Als „maßlos, mutlos, mittelmäßig“, bezeichnete Anna von Treuenfels-Frowein (FDP) den Haushalt. Ebenso wie CDU-Finanzexperte Thilo Kleibauer kritisierte sie, dass alle Behörden pauschal drei Prozent einsparen müssten, während der Senat fast 600 Millionen Euro als zentrale Reserven zurückhalte.

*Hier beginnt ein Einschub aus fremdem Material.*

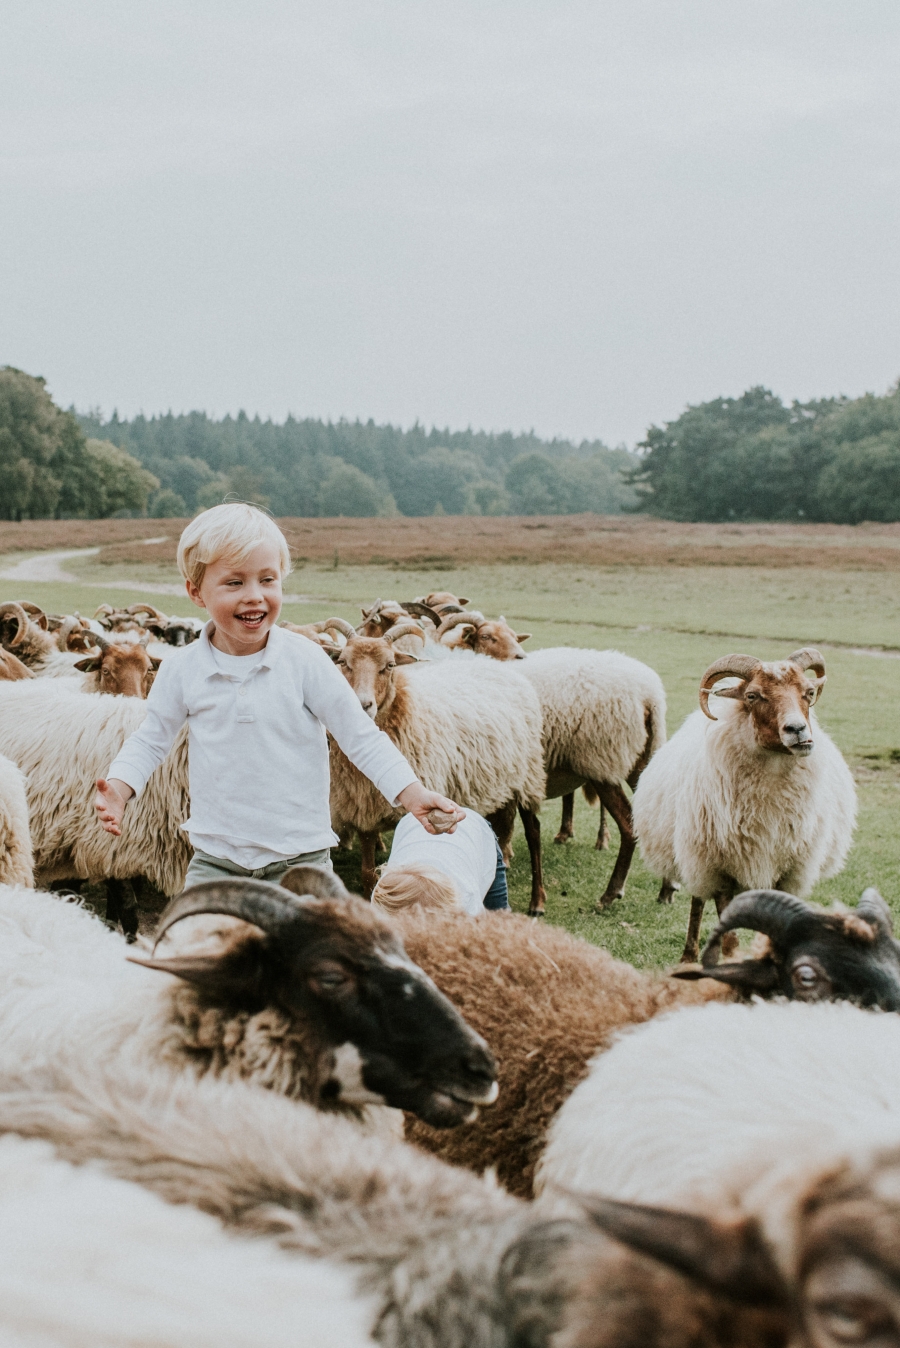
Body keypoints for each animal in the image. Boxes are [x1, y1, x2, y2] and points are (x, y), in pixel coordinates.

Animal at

Bürgermeister Peter Tschentscher (SPD) verteidigte den Etat dagegen als „ein starkes Fundament für die Arbeit in schweren Zeiten“. Die Kritik, der Etat sei „nicht krisenfest“, habe er schon zu Beginn der Corona-Pandemie gehört. Dennoch habe Hamburg diese auch finanziell sehr gut überstanden: „Heute gibt es in Hamburg 1.055.000 Arbeitsplätze, mehr als vor der Krise und ein Rekordstand in der Geschichte unserer Stadt.“

Hamburg macht 2022 sogar Überschuss und tilgt alte Schulden

Als weitere Erfolge zählte Tschentscher auf, dass Hamburg für 2024 als einziges Bundesland einen kaufmännisch ausgeglichenen Etat vorlege und dass die geplanten Investitionen mit insgesamt 4,8 Milliarden Euro ein Rekordwert in der Geschichte der Stadt darstellten. Allein zwei Milliarden Euro investiere Rot-Grün in den Klimaschutz, die Modernisierung der Industrie und die Energiewende in Hamburg, so Tschentscher: „Das gibt es in dieser Form in keiner anderen Stadt in Deutschland und das sind die wirklich entscheidenden, großen Schritte auf dem Weg in eine klimaneutrale Zukunft.“

Auch Hamburg sei von den Folgen der Pandemie, dem Ukraine-Krieg und der Energiekrise betroffen, so der Bürgermeister: „Aber wir werden deshalb unsere Ziele nicht aufgeben. Wir leben in einer Zeit des Umbruchs und großer neuer Aufgaben. So, wie wir die Corona-Pandemie bewältigt haben, werden wir jetzt auch die Energiekrise überstehen.“

Finanzsenator Dressel gab im Laufe der Debatte bekannt, dass Hamburg in diesem Jahr vermutlich mit einem großen Plus abschließe und netto 369 Millionen Euro Kredite tilgen werde – und das, obwohl weitere 1,5 Milliarden Euro an Altschulden der HSH Nordbank übernommen werden mussten. Die großen Reserven seien „nötig und richtig, damit wir reaktionsfähig bleiben“.